Actually there is more to think about than the currency system. You also have to design a thriving low carbon economy as well and you can’t do this without addressing the fundamental change necessary to turn the tax system on its head. It is time to stop taxing labour and sales and start taxing the use of the commons. A post carbon economy will have a flowing currency, but not flowing into the overuse of natural resources. Those avenues have to be blocked. And it can’t flow into housing bubbles either. That is a no-brainer.

That is why my first e-book is going to be about climate change. Its about how currency and tax reform can save us from global warming. I am writing it now, well actually I’m researching for it now. We need a land-backed currency introduced in every single country. Comments like those from the UK Chancellor, George Osborne, after Doha in 2011 “We are not going to save the planet by putting our country out of business” are going to be a thing of the past.

As resourceful human beings, if we are clever enough to have google glass this year, we are also clever enough to start redesigning the political economy so we have both a thriving low carbon economy and we halt the death rush to a burning planet and death from drowning, starvation or drought. We can do both. We must do both. We will do both.
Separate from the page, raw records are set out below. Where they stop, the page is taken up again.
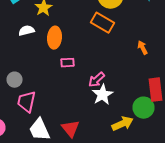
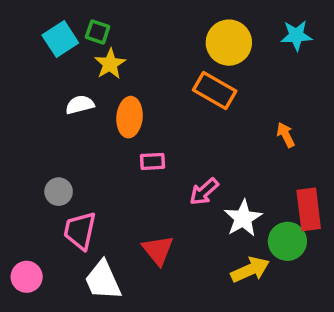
white star: (102, 95) -> (243, 218), moved
red triangle: (70, 129) -> (158, 250), moved

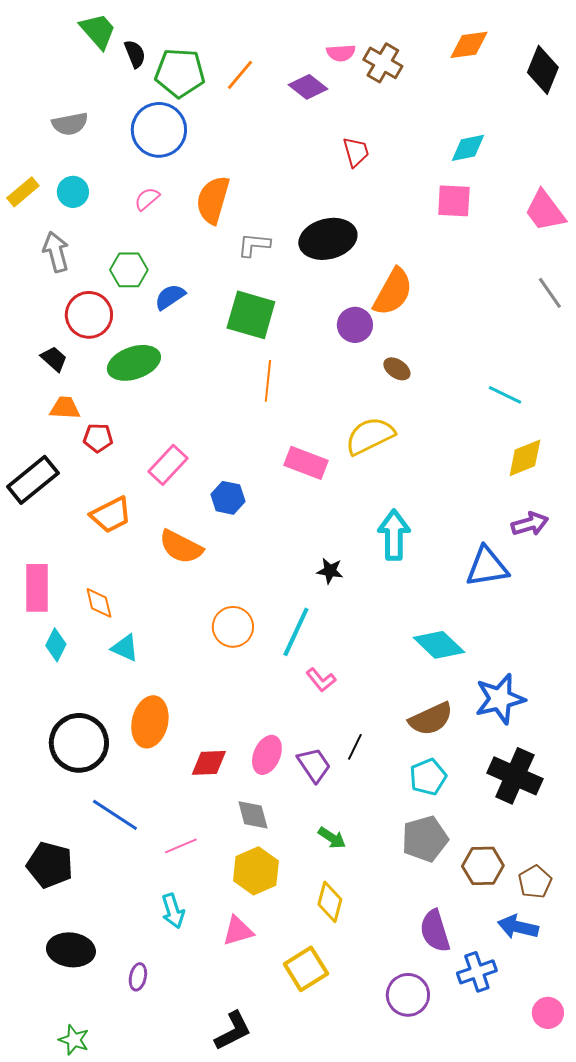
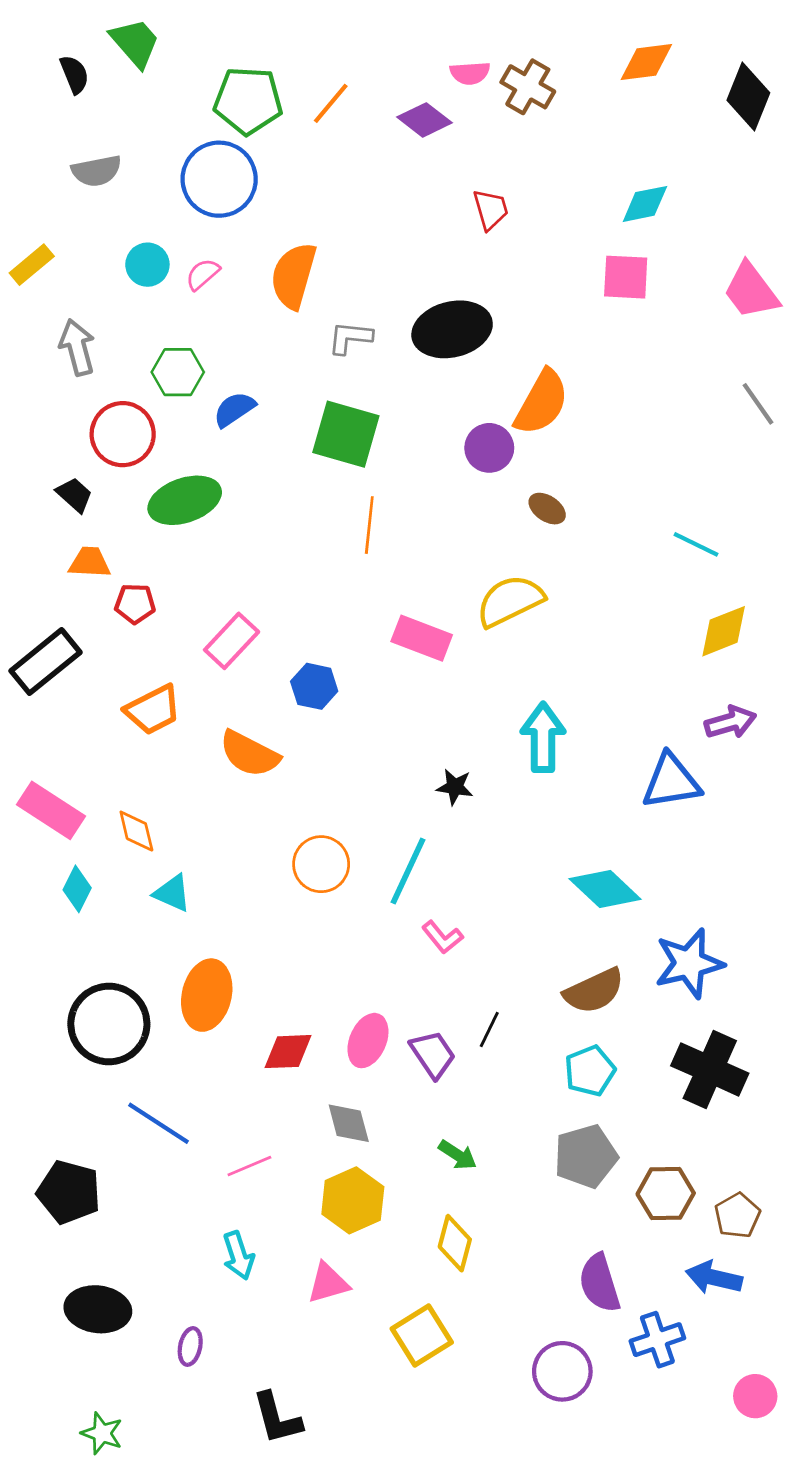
black semicircle: (135, 54) -> (74, 74), moved
cyan circle: (73, 192) -> (147, 265), moved
pink rectangle: (37, 588) -> (51, 810), turned -57
black L-shape: (233, 1031) -> (277, 1418), moved, turned 102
New Paradigm economics for jobs in a post fossil fuel economy

I have uploaded a revised version of the slideshow on new paradigm economics. This is similar to the first one, yet addresses the question of how you get a financial incentive built in to an opt in scheme. It also comes after realisation that an opt in scheme will need to operate under current law. Homeowners will negotiate a land fee payable to government and agree under contract law. We no longer talk of leasehold land, though it is rather similar. This one suggests we burden the title with a covenant while the title remains with the property owner.

The other change is that we are not referring to Zeals but are talking about a tradeable tax credit. We don’t use the term land rental or land rent much, but talk about a land fee or land rates. These terms indicate more accurately that the fee is payable in exchange for the value provided by society in the services to the site.

We have also returned to the idea we had in the first place, that of mortgage relief. If the government pays for the land and effectively takes land out of the market, then the homeowner’s interest payments to the bank reduce while they have some precious new currency to spend. It naturally flows towards productive enterprise or the relief of more private debt e.g. student loans. So it is an ideal policy for first home buyers.

Since posting it, I have realised only one more thing. The land fee will rise or fall depending on the zoning of the land.

Slideshow on the Post Fossil Fuel Economy – Jobs, leisure and innovation

The new slideshow is at http://www.slideshare.net/deirdrekent/steady-state-economy-jobs-for-a-postgrowth-economy. It addresses many of the questions our members have been asking and hopefully makes it easier to understand. There are presenter notes with most slides.